I don't believe there's any completely portable way of doing what you want,
but I'd be happy to be proved wrong.
6.3.2.3 sub 7 ISO C99 (applies for explicit pointer casting conversions)
"A pointer to an object or incomplete type may be converted to a pointer to
a different
object or incomplete type. If the resulting pointer is not correctly aligned
for the
pointed-to type, the behavior is undefined. Otherwise, when converted back
again, the
result shall compare equal to the original pointer. ... "
Ok, they're convertible and he is converting back... Yes? So, there is no
need for them to have compatible representation, since they are convertible
and the conversion is "round-trip". As long as he doesn't have an alignment
failure, he only has to worry about the legalities of casting an "lvalue".
> I don't believe there's any completely portable way of doing what you
want,
> but I'd be happy to be proved wrong.
What about Ben Bacarisse's code in the reply just above this one?
Although Ben stated that a conversion of a pointer of one type to void *,
and then from that void * to a different type is technically undefined, I
think the stuff below indicates otherwise.
A void * is a pointer to a byte (1). The spec. says a void * has the same
representation as a pointer to char (6.2.5 sub 26 ISO C99). All objects in
C map onto a byte or sequence of bytes (6.2.6.1 sub 2 ISO C99). All
pointers can be converted to a void * and back without loss (6.3.2.3 sub 1
ISO C99). Of course, the C standard redefined a byte from exactly 8-bits,
as "defined" by Bob Bemer and Hugh Ross during the 1960's in the course of
developing ASCII, to an addressable unit of storage ... (3.6 ISO C99) and
elsewhere effectively made a byte 8-bits or more for C.
(1)
http://groups.google.com/group/comp.std.c/msg/74f5906f22a23811?hl=en
I mean, if a void * is a pointer to a byte, and all objects must be
represented as bytes, then how can you convert one type to a void *, but not
technically be able to convert that void * to another type especially if
that other type can also be converted to a void * ? That doesn't make sense
to me. The only way I could understand that being the case is if the
representation of a pointer converted to a void * was different for each
type, but, as I see it, that'd violate 6.2.5 sub 26 of ISO C99... Wouldn't
it?
Rod Pemberton
You've mentioned the possibility of misalignment, cited the part of the
standard that says that the behavior of the program is undefined if that
possibility comes up; yet you write as though that possibility isn't
very important. Why?
Probably because the pointer is allocated with malloc().
SaSW, Willem
--
Disclaimer: I am in no way responsible for any of the statements
made in the above text. For all I know I might be
drugged or something..
No I'm not paranoid. You all think I'm paranoid, don't you !
#EOT
That fact wasn't mentioned in the message I was responding to. I could
have traced backward through the thread, but it didn't seem to be
necessary. It would have been clearer if Ron had mentioned that as the
reason he wasn't worrying about misalignment.

--- Entries provided ---
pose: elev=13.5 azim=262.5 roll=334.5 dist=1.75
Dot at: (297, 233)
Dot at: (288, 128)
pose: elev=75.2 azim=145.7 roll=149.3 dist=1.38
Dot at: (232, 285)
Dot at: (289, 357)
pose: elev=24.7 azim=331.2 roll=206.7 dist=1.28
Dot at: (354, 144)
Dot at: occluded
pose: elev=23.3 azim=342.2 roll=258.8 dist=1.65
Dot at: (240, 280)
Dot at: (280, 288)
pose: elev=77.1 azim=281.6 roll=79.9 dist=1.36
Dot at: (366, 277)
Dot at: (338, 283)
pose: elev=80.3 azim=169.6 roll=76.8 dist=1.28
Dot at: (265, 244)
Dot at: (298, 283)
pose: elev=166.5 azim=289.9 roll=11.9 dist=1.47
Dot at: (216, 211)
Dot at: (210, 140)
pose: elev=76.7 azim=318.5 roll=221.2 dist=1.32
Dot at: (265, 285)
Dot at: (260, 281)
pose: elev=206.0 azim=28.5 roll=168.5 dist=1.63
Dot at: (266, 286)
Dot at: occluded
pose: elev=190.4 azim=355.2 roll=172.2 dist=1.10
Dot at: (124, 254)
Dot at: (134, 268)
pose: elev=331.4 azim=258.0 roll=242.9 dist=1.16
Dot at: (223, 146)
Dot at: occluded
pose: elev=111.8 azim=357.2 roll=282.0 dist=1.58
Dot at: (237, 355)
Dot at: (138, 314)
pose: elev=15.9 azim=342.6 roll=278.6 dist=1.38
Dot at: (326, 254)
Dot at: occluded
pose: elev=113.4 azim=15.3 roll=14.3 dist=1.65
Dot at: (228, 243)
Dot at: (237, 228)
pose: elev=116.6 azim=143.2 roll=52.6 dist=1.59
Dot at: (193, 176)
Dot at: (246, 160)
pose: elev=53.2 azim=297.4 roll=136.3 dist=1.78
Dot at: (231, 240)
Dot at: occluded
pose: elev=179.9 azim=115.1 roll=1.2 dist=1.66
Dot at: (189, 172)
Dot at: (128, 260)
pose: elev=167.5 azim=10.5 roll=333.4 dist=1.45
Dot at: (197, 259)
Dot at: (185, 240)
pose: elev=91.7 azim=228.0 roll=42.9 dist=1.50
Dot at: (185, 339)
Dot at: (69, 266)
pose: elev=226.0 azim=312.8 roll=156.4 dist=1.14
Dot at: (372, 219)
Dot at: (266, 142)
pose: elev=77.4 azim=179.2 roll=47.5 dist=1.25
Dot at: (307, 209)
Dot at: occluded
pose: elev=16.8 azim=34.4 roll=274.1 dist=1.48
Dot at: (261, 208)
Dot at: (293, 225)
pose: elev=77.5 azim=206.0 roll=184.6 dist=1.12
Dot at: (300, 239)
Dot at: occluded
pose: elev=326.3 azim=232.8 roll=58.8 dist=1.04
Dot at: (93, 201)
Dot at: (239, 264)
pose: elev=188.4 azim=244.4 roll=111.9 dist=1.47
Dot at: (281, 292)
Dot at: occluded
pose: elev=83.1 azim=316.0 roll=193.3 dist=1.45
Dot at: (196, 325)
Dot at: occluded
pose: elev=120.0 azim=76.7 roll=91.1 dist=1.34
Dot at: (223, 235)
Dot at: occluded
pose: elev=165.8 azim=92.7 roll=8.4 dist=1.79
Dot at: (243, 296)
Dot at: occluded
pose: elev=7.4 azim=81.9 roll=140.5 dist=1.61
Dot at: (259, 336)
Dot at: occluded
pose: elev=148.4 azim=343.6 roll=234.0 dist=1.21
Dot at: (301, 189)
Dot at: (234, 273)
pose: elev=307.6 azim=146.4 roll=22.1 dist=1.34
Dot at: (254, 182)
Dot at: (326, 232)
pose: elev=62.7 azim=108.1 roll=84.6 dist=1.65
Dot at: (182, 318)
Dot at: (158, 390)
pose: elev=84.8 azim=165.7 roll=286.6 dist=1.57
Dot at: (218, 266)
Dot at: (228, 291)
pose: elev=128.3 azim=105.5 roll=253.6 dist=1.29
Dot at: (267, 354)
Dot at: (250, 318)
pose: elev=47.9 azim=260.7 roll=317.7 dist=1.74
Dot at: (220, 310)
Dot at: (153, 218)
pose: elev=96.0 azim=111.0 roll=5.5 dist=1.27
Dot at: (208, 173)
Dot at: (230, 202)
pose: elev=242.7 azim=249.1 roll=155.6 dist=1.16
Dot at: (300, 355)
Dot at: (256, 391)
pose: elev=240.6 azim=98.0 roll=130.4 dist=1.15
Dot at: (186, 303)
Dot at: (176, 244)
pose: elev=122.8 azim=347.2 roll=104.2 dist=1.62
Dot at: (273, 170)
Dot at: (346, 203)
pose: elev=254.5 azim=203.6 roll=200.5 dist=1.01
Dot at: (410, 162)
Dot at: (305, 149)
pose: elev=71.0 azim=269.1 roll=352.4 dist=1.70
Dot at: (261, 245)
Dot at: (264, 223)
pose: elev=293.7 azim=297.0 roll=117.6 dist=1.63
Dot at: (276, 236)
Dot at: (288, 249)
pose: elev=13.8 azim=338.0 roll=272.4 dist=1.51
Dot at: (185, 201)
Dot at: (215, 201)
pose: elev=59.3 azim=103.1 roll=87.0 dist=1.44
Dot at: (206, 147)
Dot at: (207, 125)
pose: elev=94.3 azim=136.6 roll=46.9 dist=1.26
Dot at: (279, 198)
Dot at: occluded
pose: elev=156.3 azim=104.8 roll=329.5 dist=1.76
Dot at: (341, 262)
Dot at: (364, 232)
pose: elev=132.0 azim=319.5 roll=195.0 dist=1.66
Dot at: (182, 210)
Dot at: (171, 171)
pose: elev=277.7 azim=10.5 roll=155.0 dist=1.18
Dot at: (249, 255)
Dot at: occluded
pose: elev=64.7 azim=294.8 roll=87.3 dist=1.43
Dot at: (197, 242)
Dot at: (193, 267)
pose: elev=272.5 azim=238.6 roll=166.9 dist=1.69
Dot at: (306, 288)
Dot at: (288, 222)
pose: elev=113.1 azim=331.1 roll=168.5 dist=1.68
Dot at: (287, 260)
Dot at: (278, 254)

--- Exercises to complete ---
[1] Reproduce everything in the thread on C pointer conversions from "SaSW, Willem" down to "don't you !", substituting "anxious" for each occurrence of "paranoid".
[2] Identify every distinct section of ISO C99 that the thread on C pointer conversions cites.

--- Answers provided ---
[1]
SaSW, Willem
--
Disclaimer: I am in no way responsible for any of the statements
made in the above text. For all I know I might be
drugged or something..
No I'm not anxious. You all think I'm anxious, don't you !

[2]
- 6.3.2.3 sub 7
- 6.2.5 sub 26
- 6.2.6.1 sub 2
- 6.3.2.3 sub 1
- 3.6